5) Decide what you want secure
You can add a simple line at the top of each individual controller to determine what actions you want to be secure, as described here: http://squeejee.com/articles/12-rails-nginx-and-ssl. However we wanted to make all pages in the application secure, so we added the following to app/controllers/application.rb.
def ssl_required? if ENV["RAILS_ENV"] == "production" true end end
This then makes all pages require a secure connection, however only when the servers are started in the production environment.

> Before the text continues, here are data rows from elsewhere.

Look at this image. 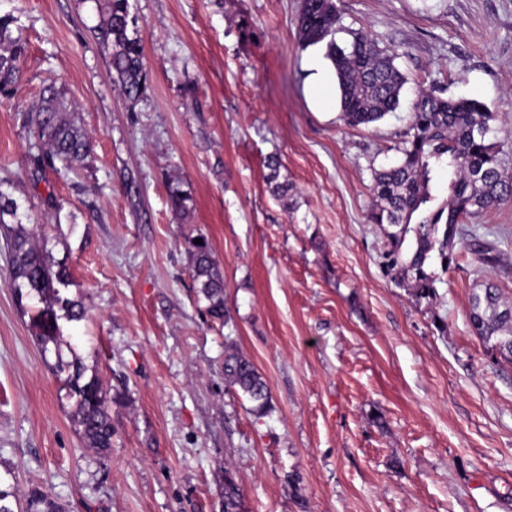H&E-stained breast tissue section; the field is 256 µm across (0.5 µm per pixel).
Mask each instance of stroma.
Here are the masks:
<instances>
[{
	"instance_id": "obj_1",
	"label": "stroma",
	"mask_w": 512,
	"mask_h": 512,
	"mask_svg": "<svg viewBox=\"0 0 512 512\" xmlns=\"http://www.w3.org/2000/svg\"><path fill=\"white\" fill-rule=\"evenodd\" d=\"M300 4L130 0L147 72L132 108L94 0H0L26 41L19 92L0 99V190L70 272L87 316L61 330L110 390L114 427L104 456L79 436L0 228V489L14 502L39 489L66 512H224L230 476L239 512H512V363L491 364L470 330L478 263L455 242L436 302L416 306L368 220L416 86L512 126V0H344L337 42L368 31L408 77L399 108L357 128L334 72L328 104L314 94L326 48L300 46ZM49 85L94 143L72 173L29 162L24 116ZM196 234L224 275L220 323L191 277ZM229 344L266 381V414L227 387Z\"/></svg>"
}]
</instances>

6) Configure Nginx – /etc/nginx/sites-available/the.websiteurl.com
This is where things got a bit tricky for us, with the identical virtual machine and the live server behaving differently. What we needed to do however was to accept all connections over https, and redirect all attempted connections to http to the secure version. We already had a Nginx configuration file that we set up to respond to only one domain name (i.e. not both pocketsmith.com and www.pocketsmith.com), based on the Slicehost tutorial linked above.
Then through blending other tutorials we ended up with the following Nginx configuration (in /etc/nginx/sites-available/the.websiteurl.com). If you use the below, just replace anything bold.

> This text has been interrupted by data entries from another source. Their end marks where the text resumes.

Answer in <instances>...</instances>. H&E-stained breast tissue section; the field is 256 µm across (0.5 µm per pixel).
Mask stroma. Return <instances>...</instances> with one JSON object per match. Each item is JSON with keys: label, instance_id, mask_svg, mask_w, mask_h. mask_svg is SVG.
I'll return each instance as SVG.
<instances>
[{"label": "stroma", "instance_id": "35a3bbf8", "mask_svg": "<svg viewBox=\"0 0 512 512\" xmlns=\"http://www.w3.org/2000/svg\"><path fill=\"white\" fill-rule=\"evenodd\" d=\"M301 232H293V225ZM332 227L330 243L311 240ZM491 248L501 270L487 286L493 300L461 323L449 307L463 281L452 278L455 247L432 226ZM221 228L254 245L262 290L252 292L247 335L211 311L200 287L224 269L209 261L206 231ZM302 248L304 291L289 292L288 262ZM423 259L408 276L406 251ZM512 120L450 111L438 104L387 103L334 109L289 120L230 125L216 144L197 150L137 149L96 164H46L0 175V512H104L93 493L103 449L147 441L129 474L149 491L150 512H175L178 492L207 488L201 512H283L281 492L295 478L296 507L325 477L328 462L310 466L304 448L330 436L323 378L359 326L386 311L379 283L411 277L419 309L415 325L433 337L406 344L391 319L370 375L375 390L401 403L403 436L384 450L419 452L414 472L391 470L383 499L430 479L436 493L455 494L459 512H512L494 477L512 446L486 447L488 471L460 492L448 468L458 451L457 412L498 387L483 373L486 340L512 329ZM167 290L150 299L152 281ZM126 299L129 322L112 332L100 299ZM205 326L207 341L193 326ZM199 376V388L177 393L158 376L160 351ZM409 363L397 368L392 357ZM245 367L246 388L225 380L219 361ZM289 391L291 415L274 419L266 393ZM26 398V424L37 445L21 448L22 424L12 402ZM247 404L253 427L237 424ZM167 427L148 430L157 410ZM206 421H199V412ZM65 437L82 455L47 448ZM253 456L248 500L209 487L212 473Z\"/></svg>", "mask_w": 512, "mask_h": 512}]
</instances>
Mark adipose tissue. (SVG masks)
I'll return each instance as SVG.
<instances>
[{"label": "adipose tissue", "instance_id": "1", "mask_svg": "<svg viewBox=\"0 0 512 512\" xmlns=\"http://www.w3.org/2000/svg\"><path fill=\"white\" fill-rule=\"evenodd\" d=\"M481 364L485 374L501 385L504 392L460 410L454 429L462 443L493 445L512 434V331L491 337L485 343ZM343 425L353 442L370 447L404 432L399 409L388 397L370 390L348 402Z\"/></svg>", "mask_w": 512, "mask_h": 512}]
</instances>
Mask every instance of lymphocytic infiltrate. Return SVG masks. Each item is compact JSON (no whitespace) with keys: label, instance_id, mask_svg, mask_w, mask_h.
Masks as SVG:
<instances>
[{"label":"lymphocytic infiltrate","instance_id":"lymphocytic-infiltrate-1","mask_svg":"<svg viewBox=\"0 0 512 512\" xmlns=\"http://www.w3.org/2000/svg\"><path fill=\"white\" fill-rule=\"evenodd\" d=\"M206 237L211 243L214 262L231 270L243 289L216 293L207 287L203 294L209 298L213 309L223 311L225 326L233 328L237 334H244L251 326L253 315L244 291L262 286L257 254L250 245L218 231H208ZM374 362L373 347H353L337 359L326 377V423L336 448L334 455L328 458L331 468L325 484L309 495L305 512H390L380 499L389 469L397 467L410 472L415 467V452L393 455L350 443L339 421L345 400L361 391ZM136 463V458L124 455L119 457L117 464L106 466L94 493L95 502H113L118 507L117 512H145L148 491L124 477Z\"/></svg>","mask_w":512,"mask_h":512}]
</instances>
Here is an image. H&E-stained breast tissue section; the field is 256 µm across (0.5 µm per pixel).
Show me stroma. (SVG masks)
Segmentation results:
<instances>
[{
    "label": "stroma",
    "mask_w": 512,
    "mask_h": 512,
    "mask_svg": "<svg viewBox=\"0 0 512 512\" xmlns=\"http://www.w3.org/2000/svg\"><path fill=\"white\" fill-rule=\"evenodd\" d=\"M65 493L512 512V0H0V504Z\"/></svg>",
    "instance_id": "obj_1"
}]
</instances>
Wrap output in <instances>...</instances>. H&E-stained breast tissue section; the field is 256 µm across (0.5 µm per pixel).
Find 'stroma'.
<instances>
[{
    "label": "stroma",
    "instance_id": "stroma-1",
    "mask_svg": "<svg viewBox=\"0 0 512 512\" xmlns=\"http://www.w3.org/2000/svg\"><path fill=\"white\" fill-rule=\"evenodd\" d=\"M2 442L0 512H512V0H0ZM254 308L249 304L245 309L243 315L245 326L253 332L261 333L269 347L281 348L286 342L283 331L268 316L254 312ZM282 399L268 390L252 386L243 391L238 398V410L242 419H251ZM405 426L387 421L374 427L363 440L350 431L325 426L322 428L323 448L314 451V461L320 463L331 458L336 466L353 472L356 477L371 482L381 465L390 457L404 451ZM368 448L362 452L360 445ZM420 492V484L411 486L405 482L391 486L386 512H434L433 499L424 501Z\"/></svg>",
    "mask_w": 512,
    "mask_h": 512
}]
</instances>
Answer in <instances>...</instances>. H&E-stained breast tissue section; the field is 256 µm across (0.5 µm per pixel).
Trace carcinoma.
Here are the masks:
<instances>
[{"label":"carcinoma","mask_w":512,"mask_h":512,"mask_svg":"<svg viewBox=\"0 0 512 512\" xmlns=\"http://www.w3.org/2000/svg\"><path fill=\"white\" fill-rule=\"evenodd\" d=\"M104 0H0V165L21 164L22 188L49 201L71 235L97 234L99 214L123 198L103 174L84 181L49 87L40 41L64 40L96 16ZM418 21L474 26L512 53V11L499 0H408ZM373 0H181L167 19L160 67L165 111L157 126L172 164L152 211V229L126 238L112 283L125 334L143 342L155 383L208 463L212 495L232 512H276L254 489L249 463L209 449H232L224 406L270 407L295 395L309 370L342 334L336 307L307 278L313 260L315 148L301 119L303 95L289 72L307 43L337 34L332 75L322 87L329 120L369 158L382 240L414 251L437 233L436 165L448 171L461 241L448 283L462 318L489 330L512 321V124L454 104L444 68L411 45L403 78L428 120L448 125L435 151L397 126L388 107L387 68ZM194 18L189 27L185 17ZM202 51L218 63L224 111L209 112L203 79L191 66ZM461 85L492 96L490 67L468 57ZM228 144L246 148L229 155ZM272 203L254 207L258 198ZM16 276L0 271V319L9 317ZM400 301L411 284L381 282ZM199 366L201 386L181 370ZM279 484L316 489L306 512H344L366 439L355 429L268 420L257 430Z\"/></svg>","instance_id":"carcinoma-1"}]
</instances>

upstream domain1 { server 127.0.0.1:3000; server 127.0.0.1:3001; }server { listen 80; rewrite ^(.*) https://the.websiteurl.com$1 redirect; }server { listen 443; ssl on; ssl_certificate /usr/local/nginx/certs/cert-name-goes-here.crt; ssl_certificate_key /usr/local/nginx/certs/key-name-goes-here.key; server_name the.websiteurl.com; access_log /home/username/path_to_application_folder/log/access.log; error_log /home/username/path_to_application_folder/log/error.log; root /home/username/path_to_application_folder/public/; index index.html; location / { proxy_set_header X_FORWARDED_PROTO https; proxy_set_header X-Real-IP $remote_addr; proxy_set_header X-Forwarded-For $proxy_add_x_forwarded_for; proxy_set_header Host $http_host; proxy_redirect false; if (-f $request_filename/index.html) { rewrite (.*) $1/index.html break; } if (-f $request_filename.html) { rewrite (.*) $1.html break; } if (!-f $request_filename) { proxy_pass http://domain1; break; } } }
Note that we are listening on port 80 right at the top of the file, and performing a redirect to the secure version of the page. This took way to long for me to work out.

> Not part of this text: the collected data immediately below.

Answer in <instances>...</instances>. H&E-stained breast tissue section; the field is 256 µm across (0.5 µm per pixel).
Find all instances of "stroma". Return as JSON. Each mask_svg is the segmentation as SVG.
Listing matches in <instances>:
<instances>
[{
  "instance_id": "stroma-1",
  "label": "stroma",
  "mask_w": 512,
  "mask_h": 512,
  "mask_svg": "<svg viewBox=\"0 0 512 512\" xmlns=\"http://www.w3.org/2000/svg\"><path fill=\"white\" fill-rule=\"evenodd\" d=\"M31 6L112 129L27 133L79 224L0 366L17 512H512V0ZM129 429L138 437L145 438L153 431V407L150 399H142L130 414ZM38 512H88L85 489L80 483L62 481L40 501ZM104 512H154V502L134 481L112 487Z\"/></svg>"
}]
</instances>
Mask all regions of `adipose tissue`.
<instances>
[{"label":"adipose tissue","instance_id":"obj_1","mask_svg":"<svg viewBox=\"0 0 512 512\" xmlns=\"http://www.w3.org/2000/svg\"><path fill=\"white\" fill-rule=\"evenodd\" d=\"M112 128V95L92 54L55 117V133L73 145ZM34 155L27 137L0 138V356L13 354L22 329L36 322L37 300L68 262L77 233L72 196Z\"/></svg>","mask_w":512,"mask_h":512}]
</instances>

7) Panic and flee to your business partners house
So just as you are about to save this critical file and making a time-critical change on your live server, you can expect that your internet connection will drop and won’t come back. This means you quickly leave, get to an internet connection and hope that everything hasn’t melted. Nothing like compounding the intensity of the situation heh.
8 ) Battle with inexplicable differences between staging and production servers
The configuration that worked above on the staging server simply broke when put on the identical production server. The user was not being redirected from the insecure connection to the secure one, with the port 80 configuration – it appeared that Nginx was using the default configuration instead of the.websiteurl.com. The quick and dirty fix was to comment everything in the default configuration out, and put the port 80 server into the default. Although this does mean that we are up, secure and able to move onto other pressing things, I need to look further into what the cause for this discrepancy between staging and live is.
Despite the hiccups, we are running everything over a secure connection with no issues. Success!
Tags: development rubyonrails
If you’re using Thin, you can connect via a unix socket and remove the additional TCP overhead between nginx/thin/mongrel:
http://rubypond.com/articles/2008/02/06/improving-rails-app-and-mongrel-performance-with-thin/
Awesome Glenn, thanks for reading and for the heads-up, will look into this now.